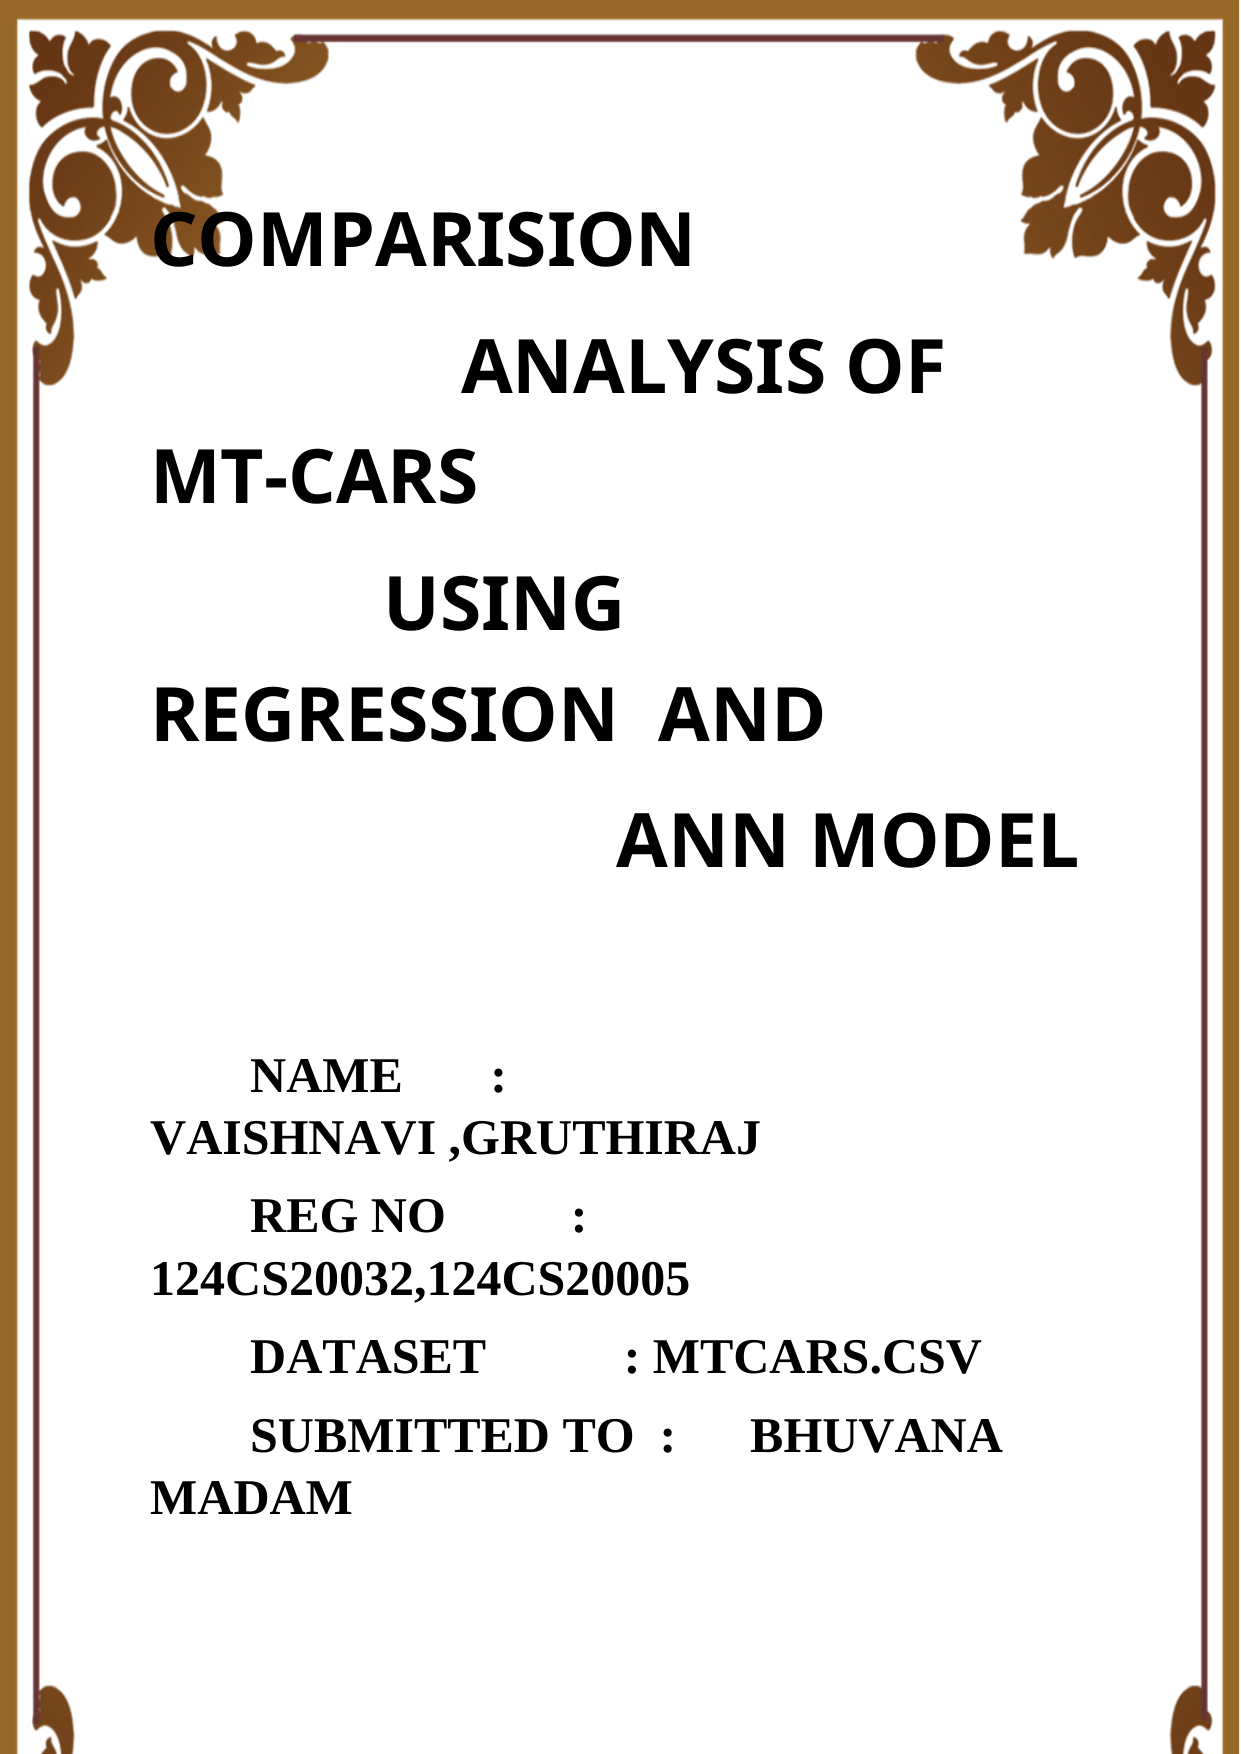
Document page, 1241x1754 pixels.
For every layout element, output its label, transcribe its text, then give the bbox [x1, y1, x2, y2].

picture [0, 0, 1240, 1754]
text DATASET : MTCARS.CSV [150, 1327, 1090, 1384]
text ANN MODEL [150, 788, 1090, 890]
text REG NO : 124CS20032,124CS20005 [150, 1186, 1090, 1306]
text NAME : VAISHNAVI ,GRUTHIRAJ [150, 1045, 1090, 1165]
text ANALYSIS OF MT-CARS [150, 313, 1090, 526]
text SUBMITTED TO : BHUVANA MADAM [150, 1406, 1090, 1525]
text COMPARISION [150, 150, 1090, 288]
text USING REGRESSION AND [150, 550, 1090, 763]
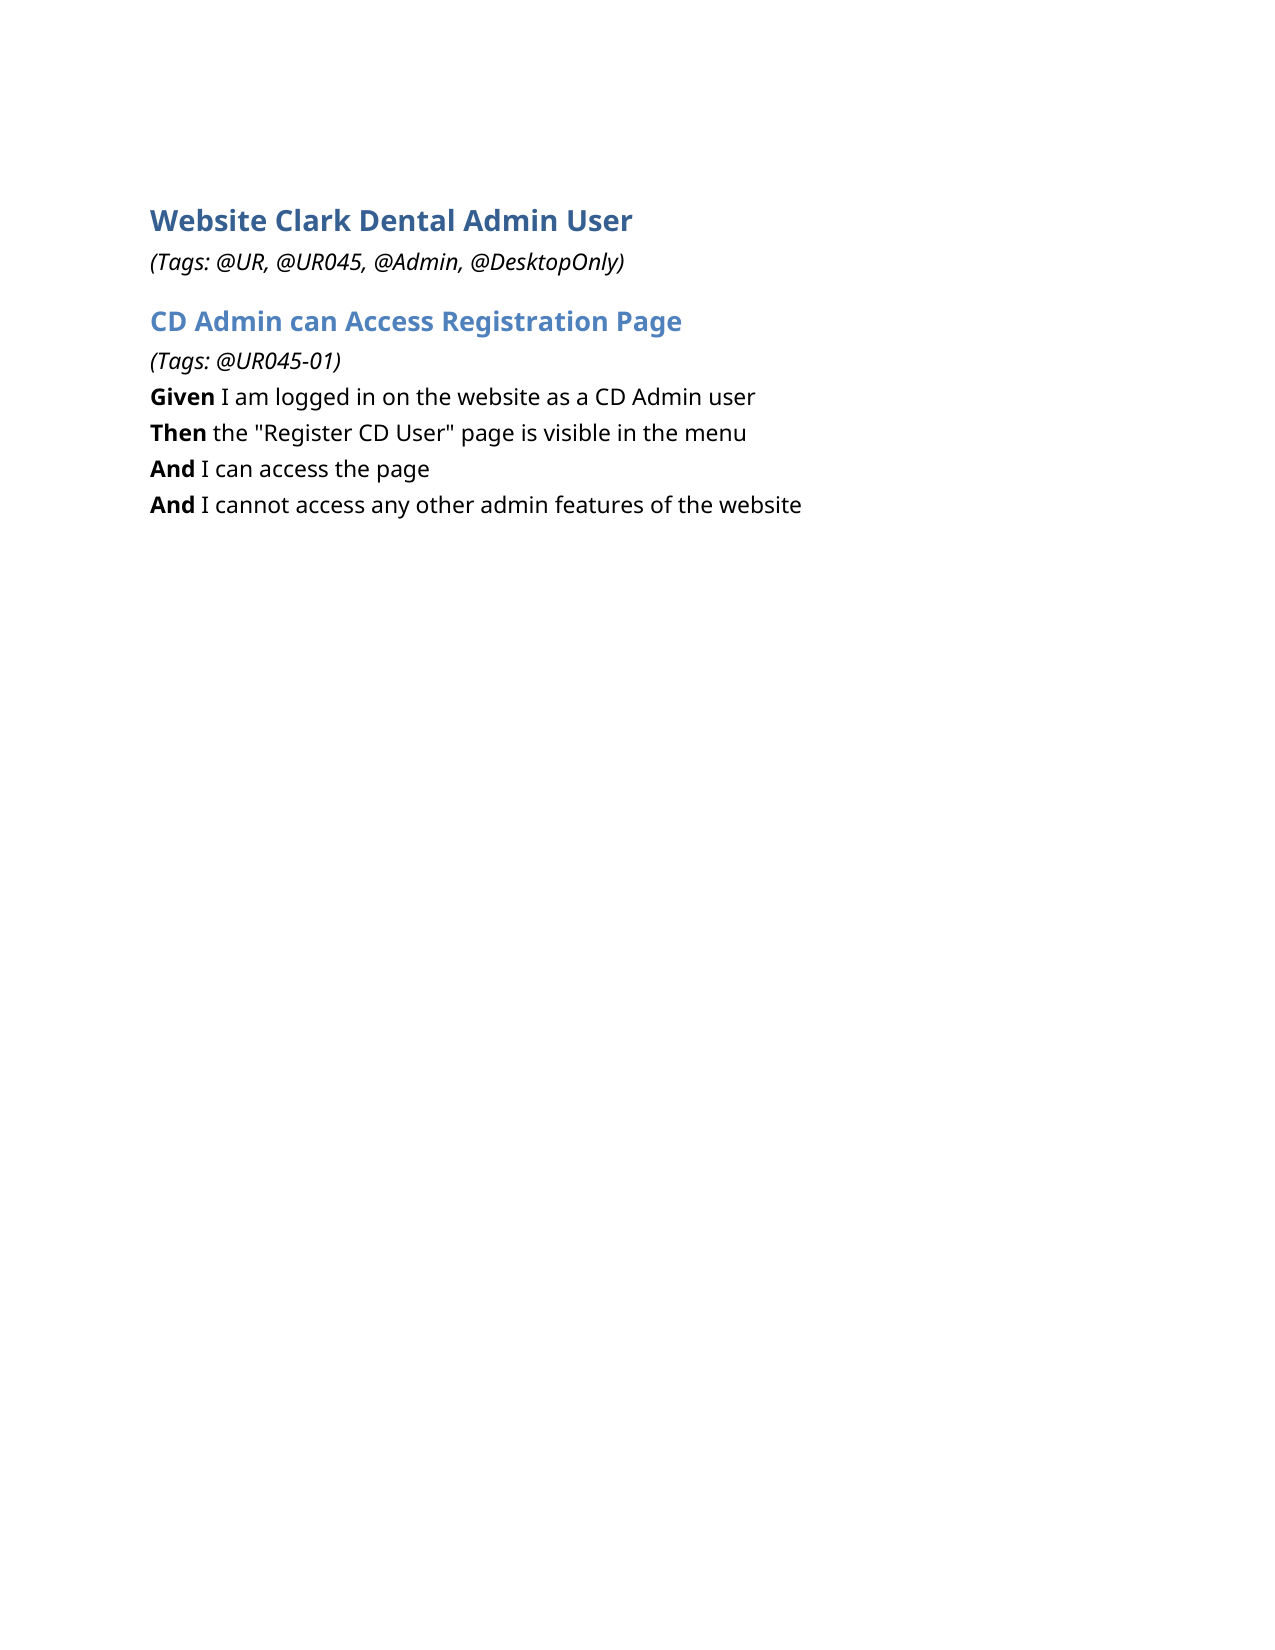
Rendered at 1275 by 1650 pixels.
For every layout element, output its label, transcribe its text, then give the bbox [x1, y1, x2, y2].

subtitle Website Clark Dental Admin User [150, 200, 1125, 240]
text And I cannot access any other admin features of the website [150, 488, 1125, 520]
text (Tags: @UR, @UR045, @Admin, @DesktopOnly) [150, 246, 1125, 277]
text And I can access the page [150, 453, 1125, 484]
subtitle CD Admin can Access Registration Page [150, 302, 1125, 339]
text Given I am logged in on the website as a CD Admin user [150, 381, 1125, 412]
text (Tags: @UR045-01) [150, 345, 1125, 376]
text Then the "Register CD User" page is visible in the menu [150, 417, 1125, 448]
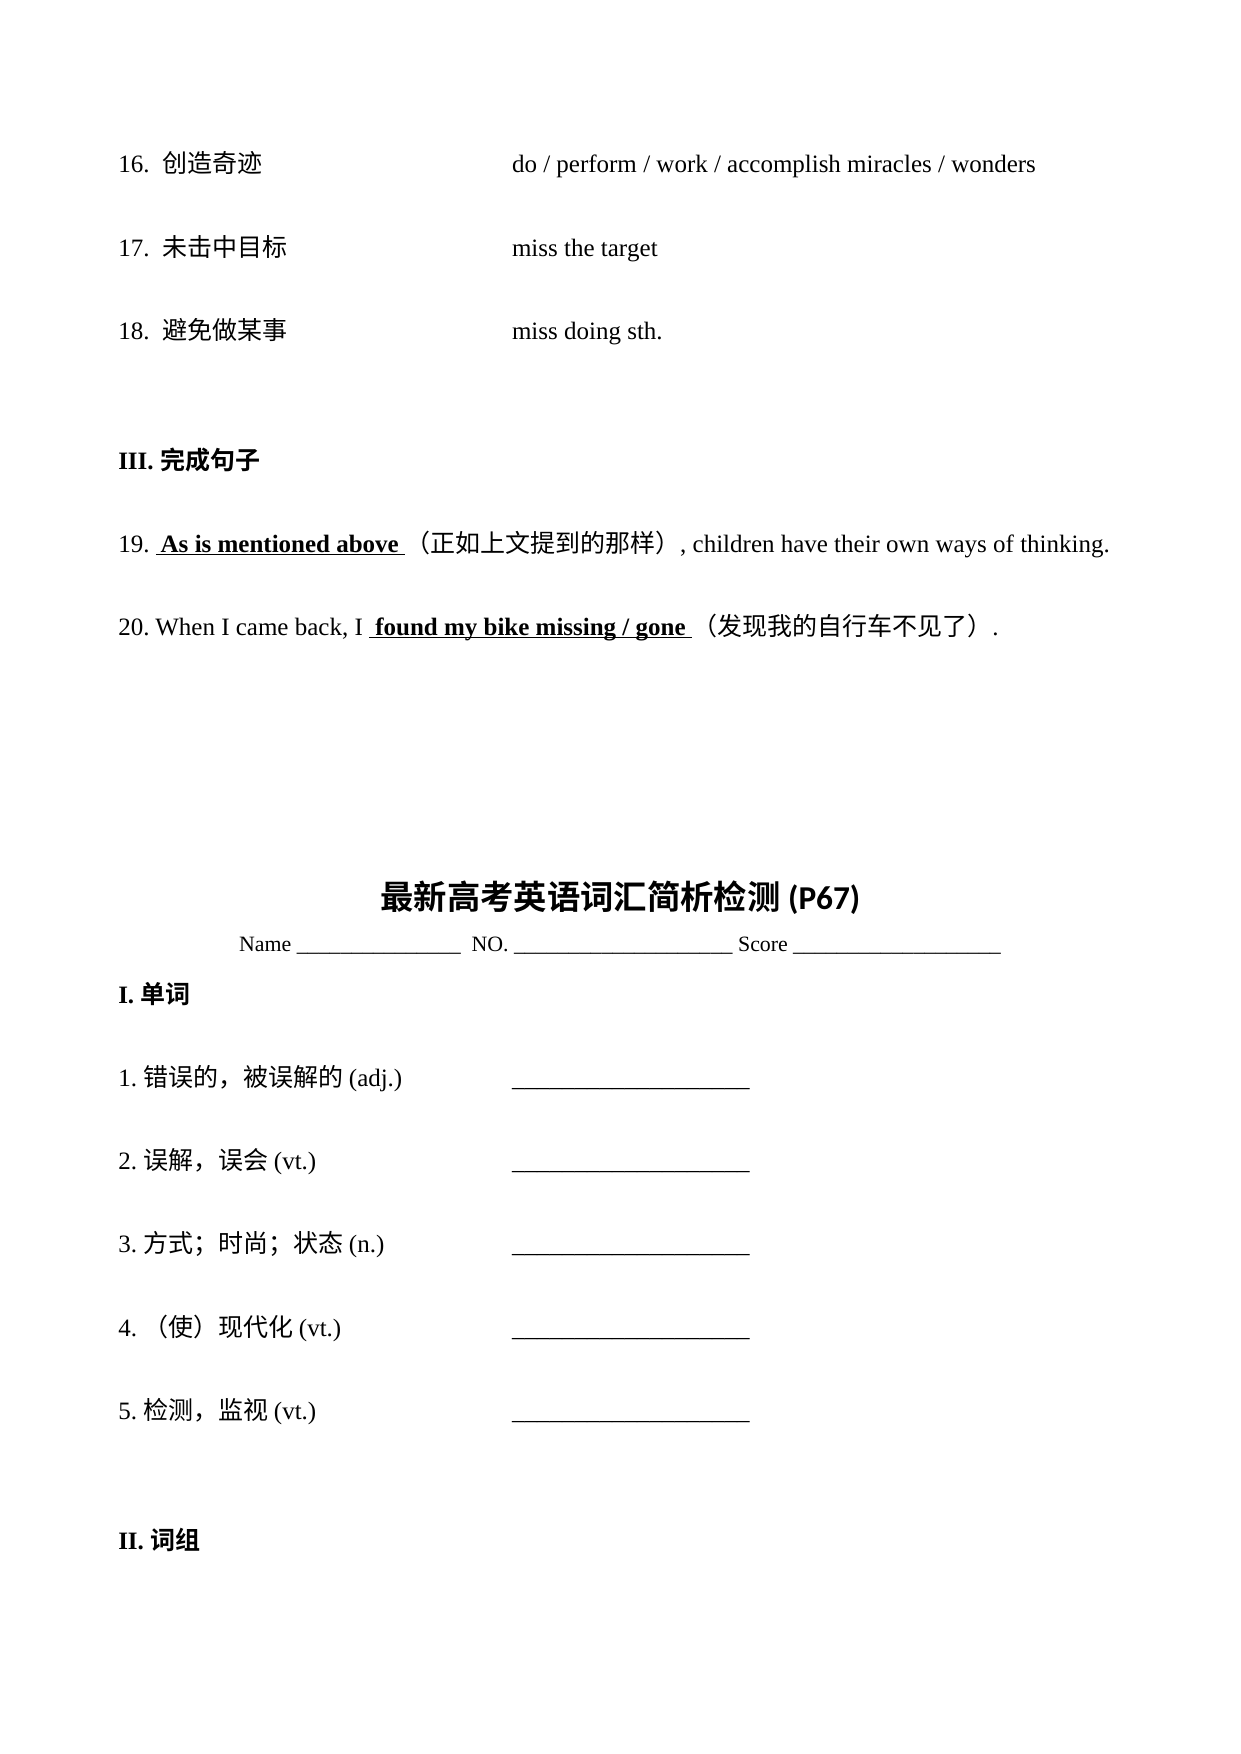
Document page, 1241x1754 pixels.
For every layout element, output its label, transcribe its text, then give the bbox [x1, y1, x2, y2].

text 3. 方式；时尚；状态 (n.) ___________________ [118, 1209, 1122, 1274]
text II. 词组 [118, 1506, 1122, 1571]
text 2. 误解，误会 (vt.) ___________________ [118, 1126, 1122, 1191]
text 4. （使）现代化 (vt.) ___________________ [118, 1293, 1122, 1358]
text 1. 错误的，被误解的 (adj.) ___________________ [118, 1043, 1122, 1108]
text I. 单词 [118, 960, 1122, 1025]
text 最新高考英语词汇简析检测 (P67) [118, 863, 1122, 928]
text Name _______________ NO. ____________________ Score ___________________ [118, 928, 1122, 960]
text 18. 避免做某事 miss doing sth. [118, 296, 1122, 361]
text 19. As is mentioned above （正如上文提到的那样）, children have their own ways of thinking. [118, 509, 1122, 574]
text 5. 检测，监视 (vt.) ___________________ [118, 1376, 1122, 1441]
text 16. 创造奇迹 do / perform / work / accomplish miracles / wonders [118, 129, 1122, 194]
text 17. 未击中目标 miss the target [118, 213, 1122, 278]
text III. 完成句子 [118, 426, 1122, 491]
text 20. When I came back, I found my bike missing / gone （发现我的自行车不见了）. [118, 592, 1122, 657]
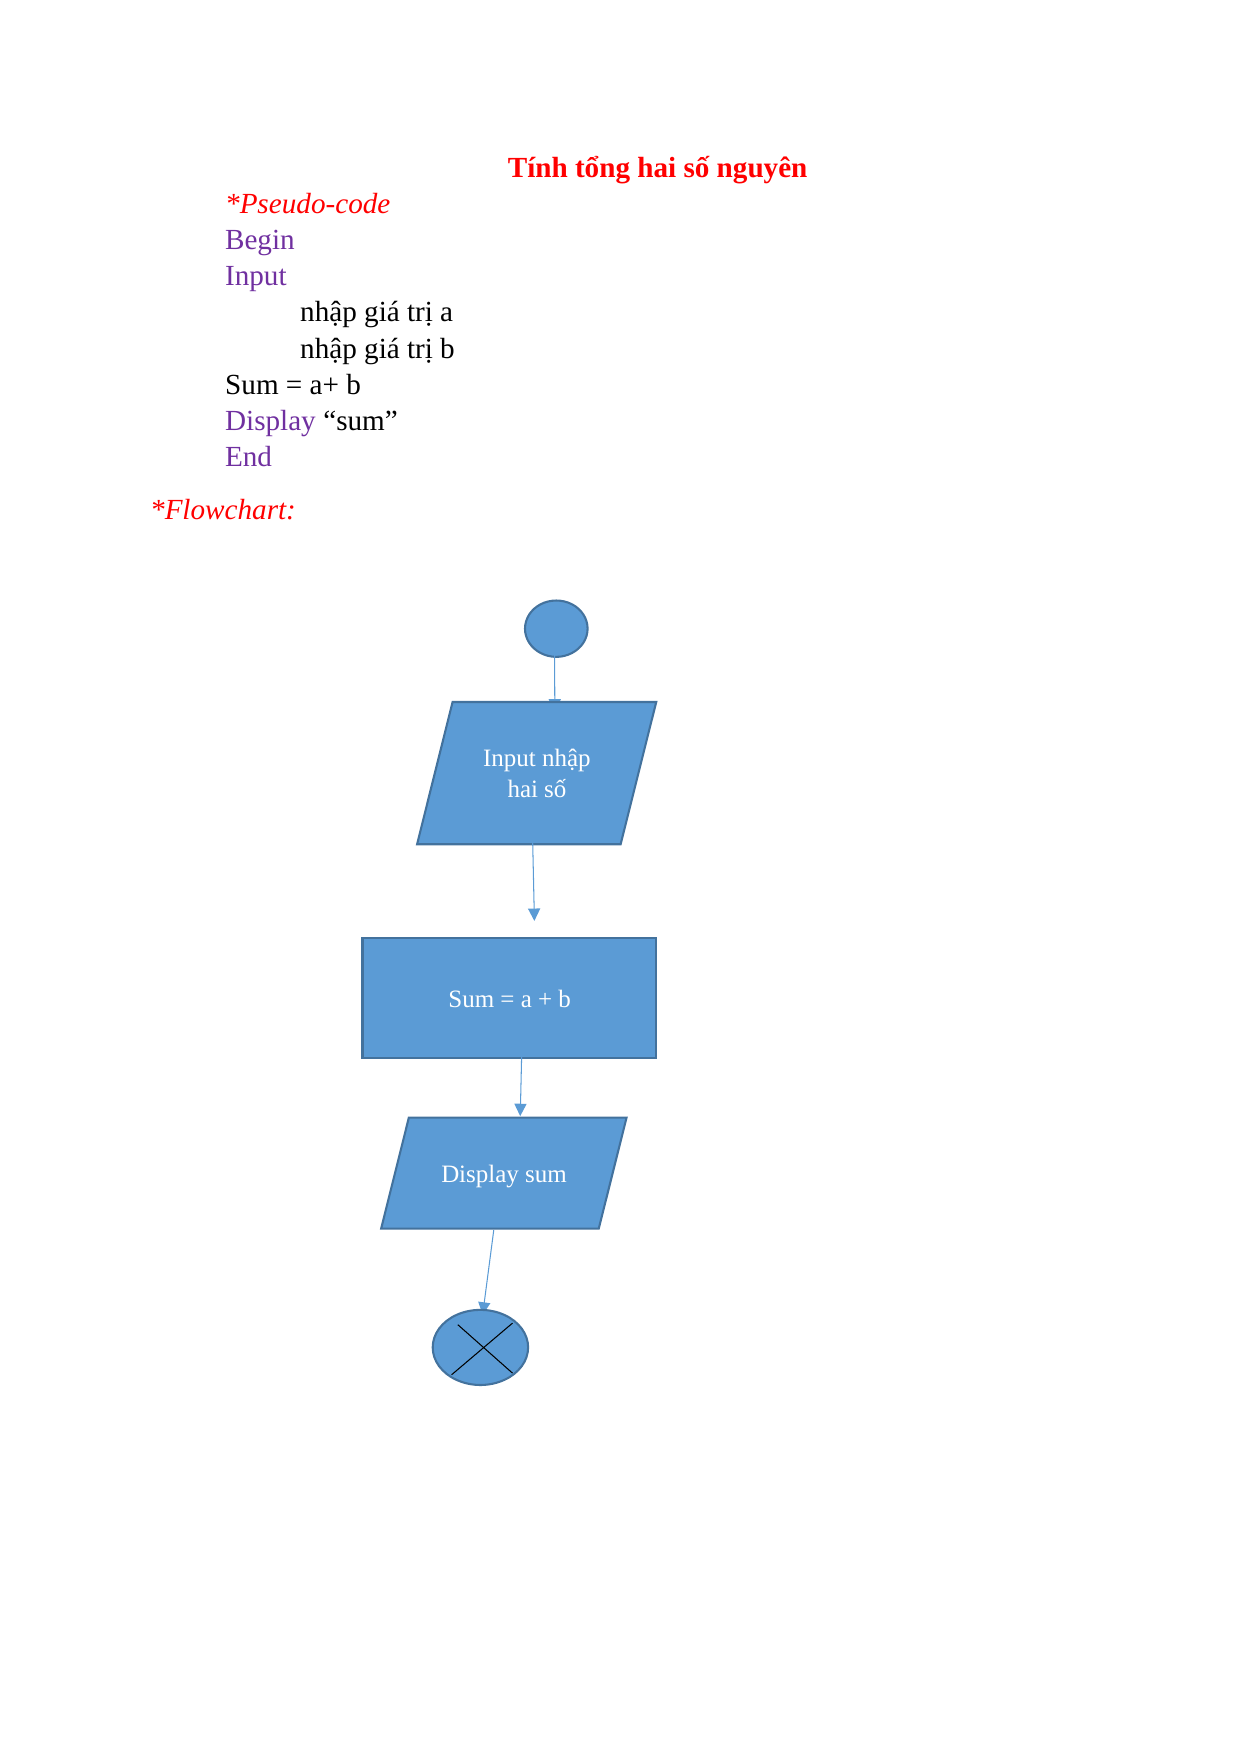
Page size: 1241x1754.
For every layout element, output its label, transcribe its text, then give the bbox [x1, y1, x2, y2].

------------------------------------------------------------

PROBLEM REQUIREMENTS:
Transcribe only what runs from the line with "Page size: 1241x1754." to the last line above, keeping every line exactly as written.

PROBLEM SOLUTION:
Page size: 1241x1754.
For every layout element, output its label, transcribe its text, then give the bbox [x1, y1, x2, y2].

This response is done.